**Instruction:** Output the whole listing below exactly, omitting the images.

┌────────

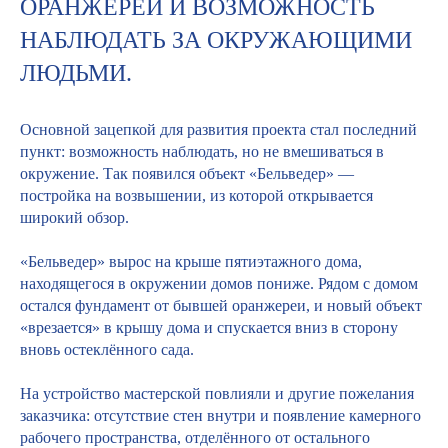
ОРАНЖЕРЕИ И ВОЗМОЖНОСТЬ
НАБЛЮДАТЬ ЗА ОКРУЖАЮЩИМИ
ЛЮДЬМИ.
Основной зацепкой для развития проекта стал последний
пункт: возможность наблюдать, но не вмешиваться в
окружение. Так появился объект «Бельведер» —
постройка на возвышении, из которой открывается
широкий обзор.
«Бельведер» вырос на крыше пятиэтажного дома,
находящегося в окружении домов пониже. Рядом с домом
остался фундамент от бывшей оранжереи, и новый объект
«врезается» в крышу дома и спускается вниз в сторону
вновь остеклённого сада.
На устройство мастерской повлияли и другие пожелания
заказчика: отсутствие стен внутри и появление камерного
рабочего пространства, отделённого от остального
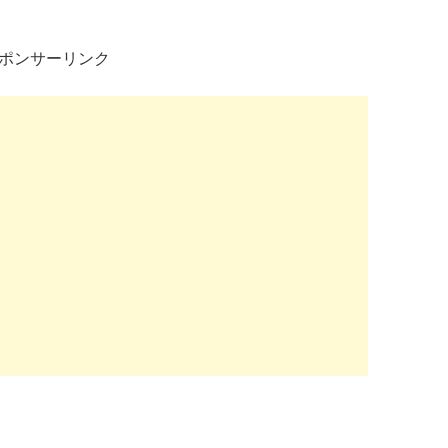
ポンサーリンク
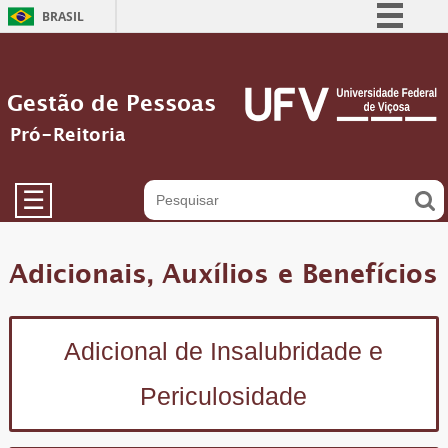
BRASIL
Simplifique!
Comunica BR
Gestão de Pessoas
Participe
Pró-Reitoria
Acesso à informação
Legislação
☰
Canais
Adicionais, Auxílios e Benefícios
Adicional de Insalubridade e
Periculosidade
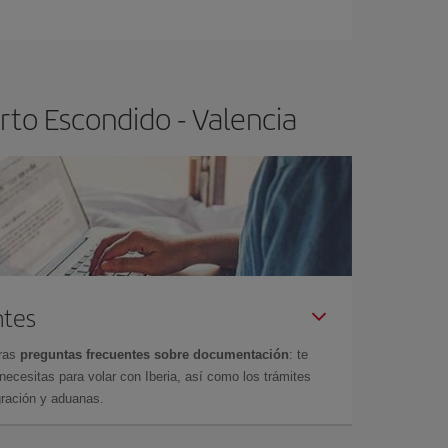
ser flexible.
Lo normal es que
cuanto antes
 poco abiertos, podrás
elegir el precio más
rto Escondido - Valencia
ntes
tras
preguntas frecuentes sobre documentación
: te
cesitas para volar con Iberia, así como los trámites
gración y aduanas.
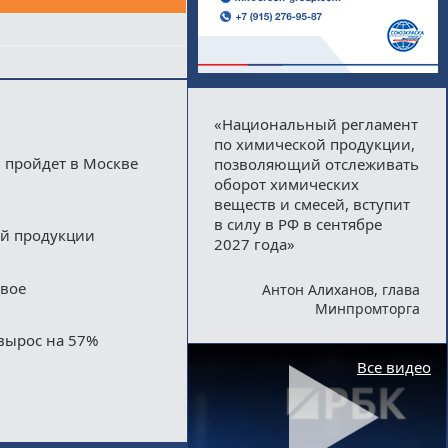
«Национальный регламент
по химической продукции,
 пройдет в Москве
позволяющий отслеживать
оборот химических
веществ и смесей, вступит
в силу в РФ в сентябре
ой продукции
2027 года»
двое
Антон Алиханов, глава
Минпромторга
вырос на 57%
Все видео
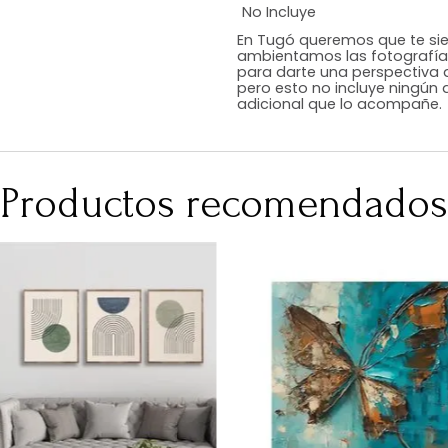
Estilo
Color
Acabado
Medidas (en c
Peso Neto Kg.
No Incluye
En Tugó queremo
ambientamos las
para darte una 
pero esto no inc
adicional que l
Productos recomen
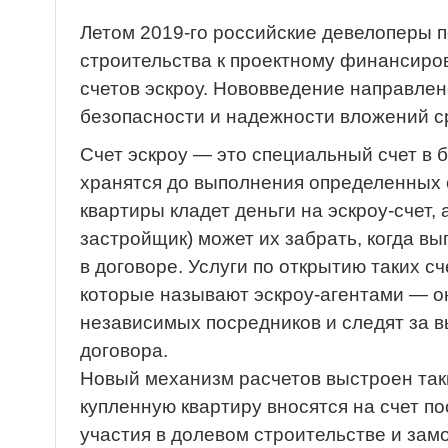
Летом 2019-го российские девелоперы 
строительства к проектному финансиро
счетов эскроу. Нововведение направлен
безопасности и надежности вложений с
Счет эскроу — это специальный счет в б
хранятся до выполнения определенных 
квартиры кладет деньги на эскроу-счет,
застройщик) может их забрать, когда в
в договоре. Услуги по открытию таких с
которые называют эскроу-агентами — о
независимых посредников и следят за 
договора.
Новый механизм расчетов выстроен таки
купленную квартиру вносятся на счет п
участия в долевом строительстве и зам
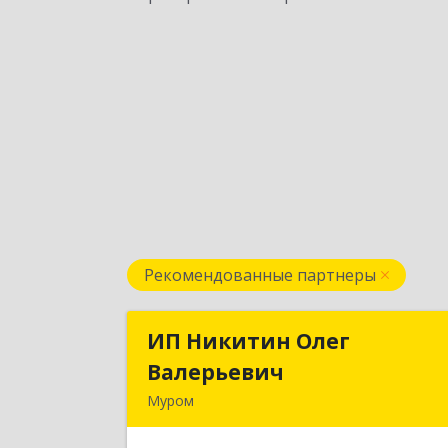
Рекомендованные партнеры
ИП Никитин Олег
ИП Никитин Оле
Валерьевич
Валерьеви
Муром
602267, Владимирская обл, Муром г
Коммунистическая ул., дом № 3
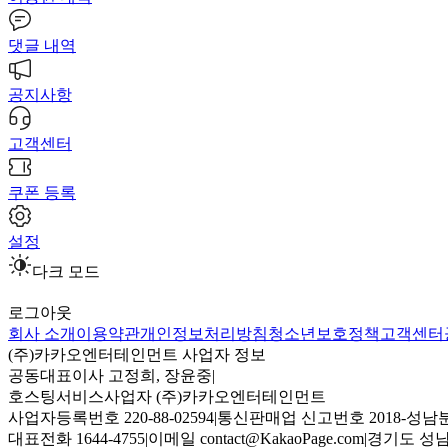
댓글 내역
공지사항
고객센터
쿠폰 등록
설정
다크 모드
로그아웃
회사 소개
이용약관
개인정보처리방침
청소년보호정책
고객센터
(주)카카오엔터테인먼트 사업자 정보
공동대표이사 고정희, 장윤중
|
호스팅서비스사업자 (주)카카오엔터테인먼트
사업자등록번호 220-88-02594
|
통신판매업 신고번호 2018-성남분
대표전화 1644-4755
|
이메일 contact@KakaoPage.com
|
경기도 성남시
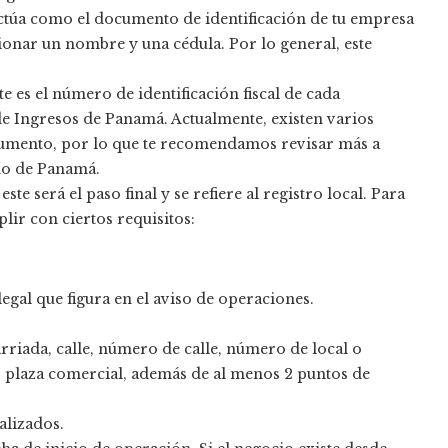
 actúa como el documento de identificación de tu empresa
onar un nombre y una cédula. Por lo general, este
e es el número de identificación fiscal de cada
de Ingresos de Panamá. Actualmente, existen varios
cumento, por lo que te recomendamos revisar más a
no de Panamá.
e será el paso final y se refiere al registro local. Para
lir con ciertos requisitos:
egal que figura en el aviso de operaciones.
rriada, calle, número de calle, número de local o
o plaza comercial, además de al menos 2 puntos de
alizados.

└────────

**Answer section:**
ОРАНЖЕРЕИ И ВОЗМОЖНОСТЬ
НАБЛЮДАТЬ ЗА ОКРУЖАЮЩИМИ
ЛЮДЬМИ.
Основной зацепкой для развития проекта стал последний
пункт: возможность наблюдать, но не вмешиваться в
окружение. Так появился объект «Бельведер» —
постройка на возвышении, из которой открывается
широкий обзор.
«Бельведер» вырос на крыше пятиэтажного дома,
находящегося в окружении домов пониже. Рядом с домом
остался фундамент от бывшей оранжереи, и новый объект
«врезается» в крышу дома и спускается вниз в сторону
вновь остеклённого сада.
На устройство мастерской повлияли и другие пожелания
заказчика: отсутствие стен внутри и появление камерного
рабочего пространства, отделённого от остального
ポンサーリンク
BRASIL
Simplifique!
Comunica BR
Gestão de Pessoas
Participe
Pró-Reitoria
Acesso à informação
Legislação
☰
Canais
Adicionais, Auxílios e Benefícios
Adicional de Insalubridade e
Periculosidade
ser flexible.
Lo normal es que
cuanto antes
 poco abiertos, podrás
elegir el precio más
rto Escondido - Valencia
ntes
tras
preguntas frecuentes sobre documentación
: te
cesitas para volar con Iberia, así como los trámites
gración y aduanas.
«Национальный регламент
по химической продукции,
 пройдет в Москве
позволяющий отслеживать
оборот химических
веществ и смесей, вступит
в силу в РФ в сентябре
ой продукции
2027 года»
двое
Антон Алиханов, глава
Минпромторга
вырос на 57%
Все видео
Estilo
Color
Acabado
Medidas (en c
Peso Neto Kg.
No Incluye
En Tugó queremo
ambientamos las
para darte una 
pero esto no inc
adicional que l
Productos recomen
Летом 2019-го российские девелоперы 
строительства к проектному финансиро
счетов эскроу. Нововведение направлен
безопасности и надежности вложений с
Счет эскроу — это специальный счет в б
хранятся до выполнения определенных 
квартиры кладет деньги на эскроу-счет,
застройщик) может их забрать, когда в
в договоре. Услуги по открытию таких с
которые называют эскроу-агентами — о
независимых посредников и следят за 
договора.
Новый механизм расчетов выстроен таки
купленную квартиру вносятся на счет п
участия в долевом строительстве и зам
Рекомендованные партнеры
ИП Никитин Олег
ИП Никитин Оле
Валерьевич
Валерьеви
Муром
602267, Владимирская обл, Муром г
Коммунистическая ул., дом № 3
댓글 내역
공지사항
고객센터
쿠폰 등록
설정
다크 모드
로그아웃
회사 소개
이용약관
개인정보처리방침
청소년보호정책
고객센터
(주)카카오엔터테인먼트 사업자 정보
공동대표이사 고정희, 장윤중
|
호스팅서비스사업자 (주)카카오엔터테인먼트
사업자등록번호 220-88-02594
|
통신판매업 신고번호 2018-성남분
대표전화 1644-4755
|
이메일 contact@KakaoPage.com
|
경기도 성남시
 actúa como el documento de identificación de tu empresa
onar un nombre y una cédula. Por lo general, este
e es el número de identificación fiscal de cada
de Ingresos de Panamá. Actualmente, existen varios
cumento, por lo que te recomendamos revisar más a
no de Panamá.
e será el paso final y se refiere al registro local. Para
lir con ciertos requisitos:
egal que figura en el aviso de operaciones.
rriada, calle, número de calle, número de local o
o plaza comercial, además de al menos 2 puntos de
alizados.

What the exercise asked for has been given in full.